Dataset items:
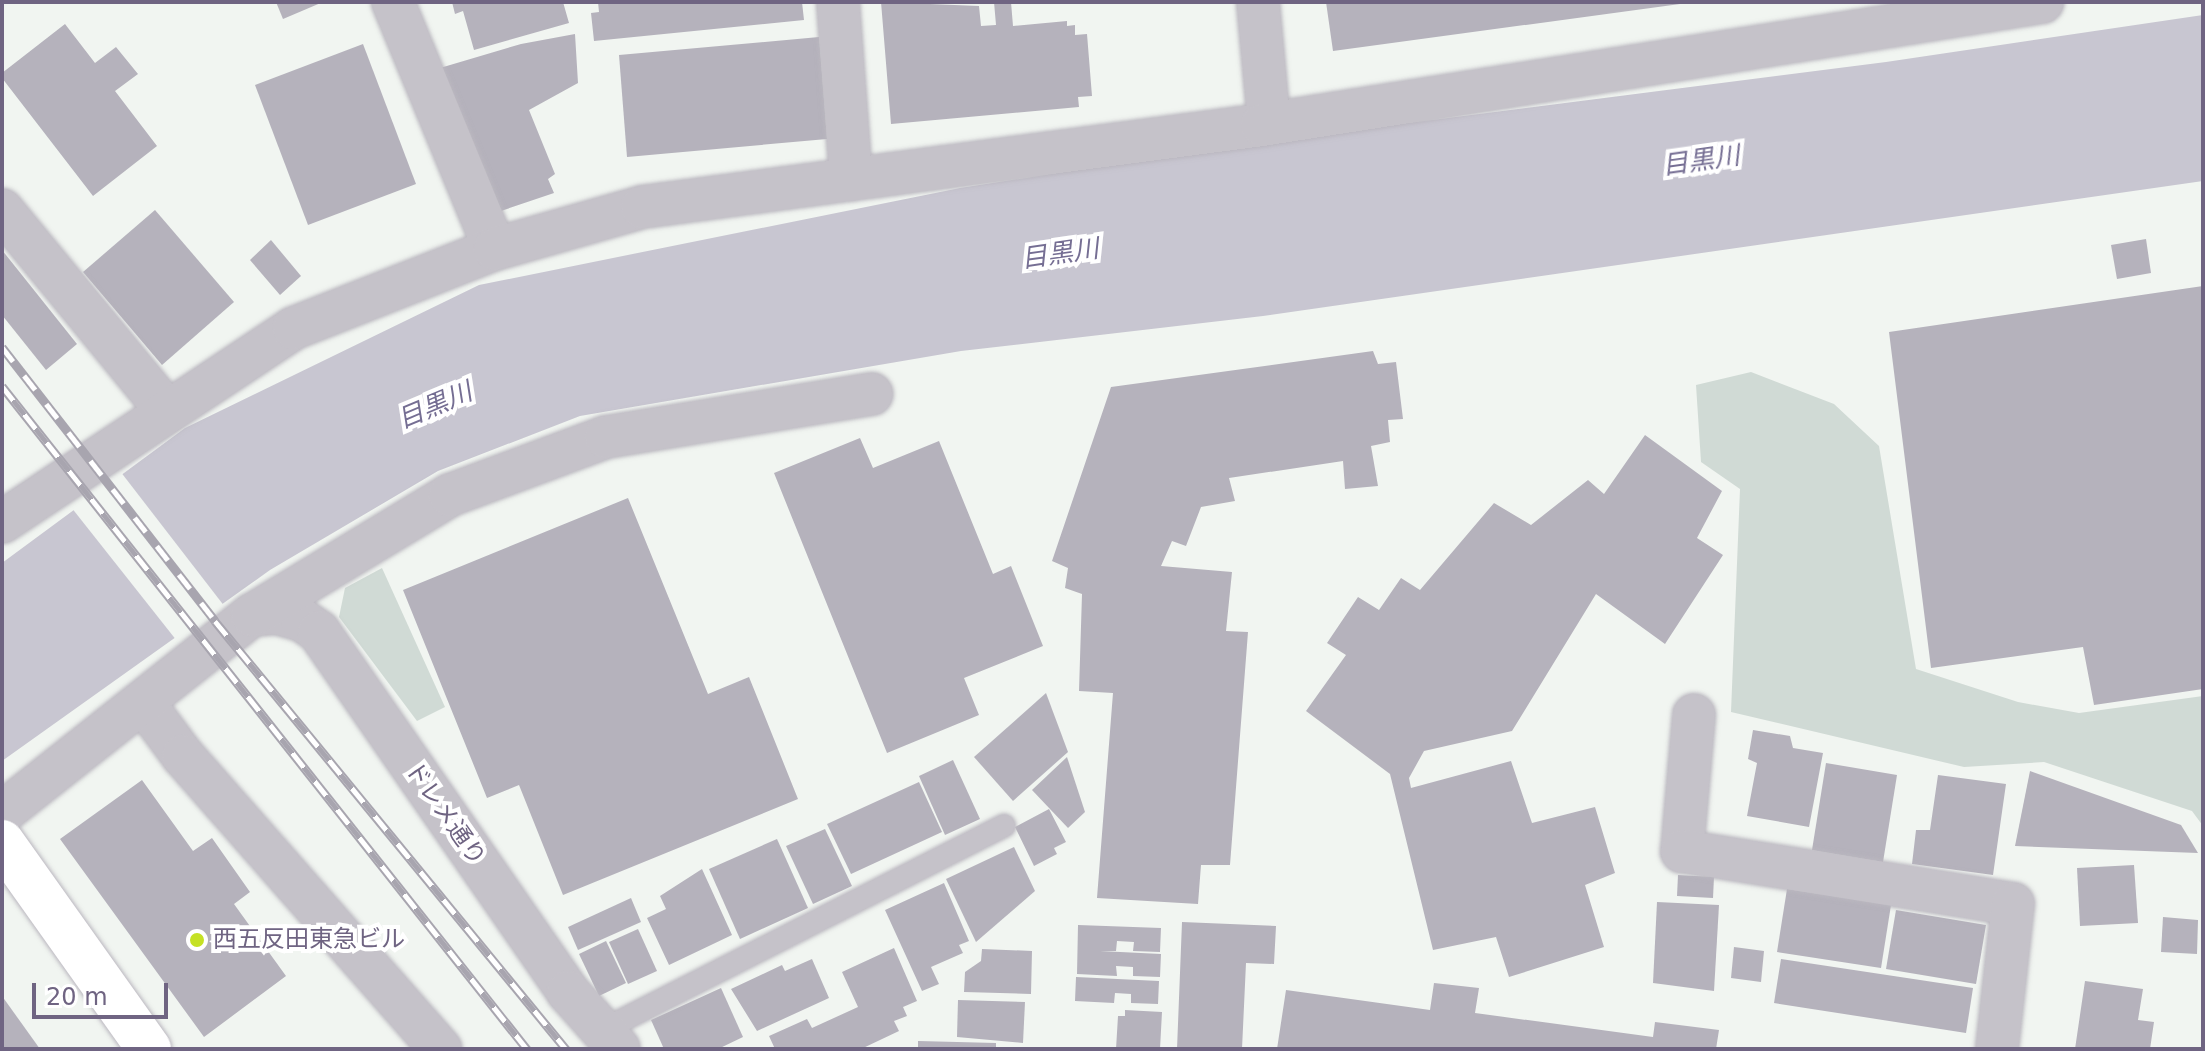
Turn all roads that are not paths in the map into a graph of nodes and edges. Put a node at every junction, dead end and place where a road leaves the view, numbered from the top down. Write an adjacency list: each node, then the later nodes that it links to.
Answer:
1 (393, 2): 8 (street)
2 (838, 2): 6 (street)
3 (1258, 2): 5 (street)
4 (2042, 2): 5 (street)
5 (1269, 124): 6 (street)
6 (851, 180): 8 (street)
7 (2, 210): 10 (street)
8 (495, 249): 10 (street)
9 (872, 394): 12 (street)
10 (166, 410): 11 (street)
11 (2, 522)
12 (252, 615): 13 (street); 18 (street, ドレメ通り)
13 (143, 702): 15 (street); 20 (street)
14 (1694, 715): 21 (street)
15 (2, 813)
16 (1004, 826): 18 (lane)
17 (2, 842): 19 (street)
18 (611, 1040)
19 (149, 1049)
20 (440, 1049)
21 (1997, 1049)

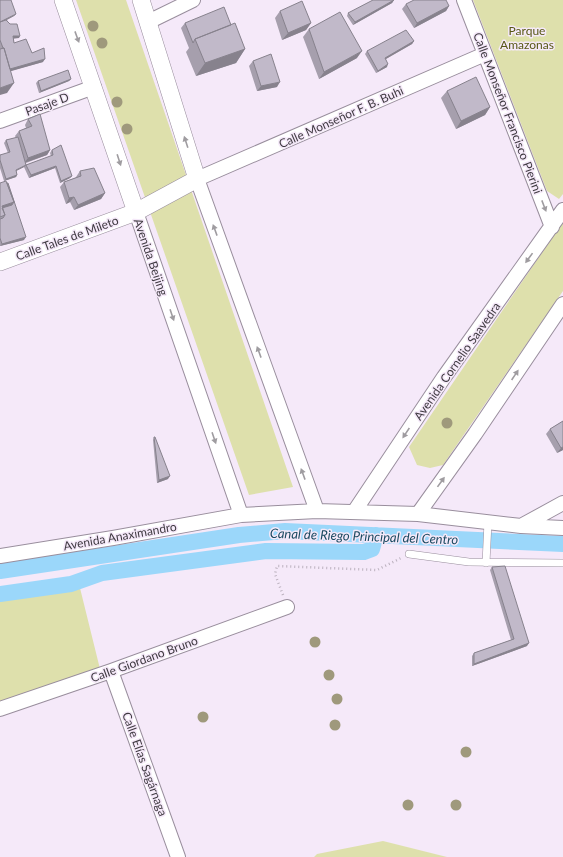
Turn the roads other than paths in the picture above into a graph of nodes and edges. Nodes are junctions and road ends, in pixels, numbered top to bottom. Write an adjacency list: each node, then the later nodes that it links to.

TASK
Write out every line of the data that holds the word "Turn".

SOLUTION FOR THIS EXERCISE
Turn all roads that are not paths in the map into a graph of nodes and edges. Put a node at every junction, dead end and place where a road leaves the view, numbered from the top down. Write an adjacency list: each node, then the later nodes that it links to.
Turn the roads other than paths in the picture above into a graph of nodes and edges. Nodes are junctions and road ends, in pixels, numbered top to bottom. Write an adjacency list: each node, then the later nodes that it links to.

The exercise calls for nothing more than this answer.